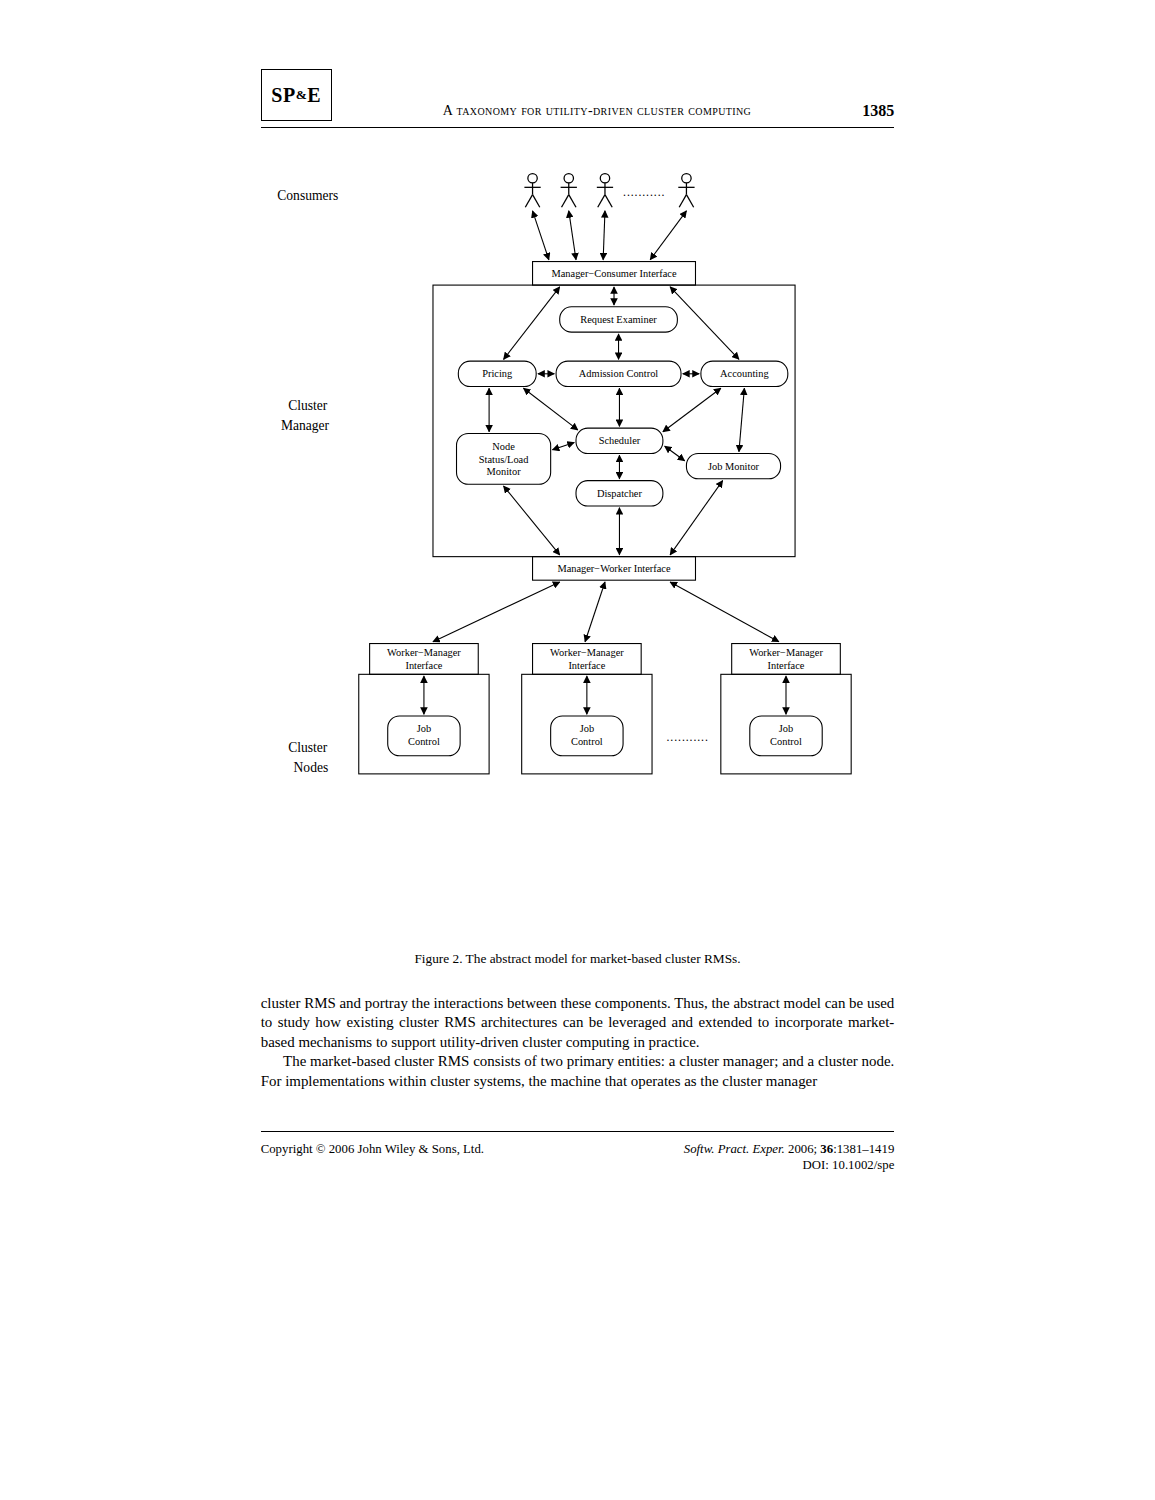SP&E
A taxonomy for utility-driven cluster computing
1385
Consumers ........... Manager−Consumer Interface Cluster Manager Request Examiner Pricing Admission Control Accounting Scheduler Node Status/Load Monitor Job Monitor Dispatcher Manager−Worker Interface Cluster Nodes Worker−Manager Interface Job Control Worker−Manager Interface Job Control ........... Worker−Manager Interface Job Control
Figure 2. The abstract model for market-based cluster RMSs.
cluster RMS and portray the interactions between these components. Thus, the abstract model can be used to study how existing cluster RMS architectures can be leveraged and extended to incorporate market-based mechanisms to support utility-driven cluster computing in practice.
The market-based cluster RMS consists of two primary entities: a cluster manager; and a cluster node. For implementations within cluster systems, the machine that operates as the cluster manager
Copyright © 2006 John Wiley & Sons, Ltd.
Softw. Pract. Exper. 2006; 36:1381–1419
DOI: 10.1002/spe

++++++++++++++++++++

● Task item:
Exactly the lines from the one containing "cluster RMS and" through the final line above, and only those, should be given again.

● Task solution:
cluster RMS and portray the interactions between these components. Thus, the abstract model can be used to study how existing cluster RMS architectures can be leveraged and extended to incorporate market-based mechanisms to support utility-driven cluster computing in practice.
The market-based cluster RMS consists of two primary entities: a cluster manager; and a cluster node. For implementations within cluster systems, the machine that operates as the cluster manager
Copyright © 2006 John Wiley & Sons, Ltd.
Softw. Pract. Exper. 2006; 36:1381–1419
DOI: 10.1002/spe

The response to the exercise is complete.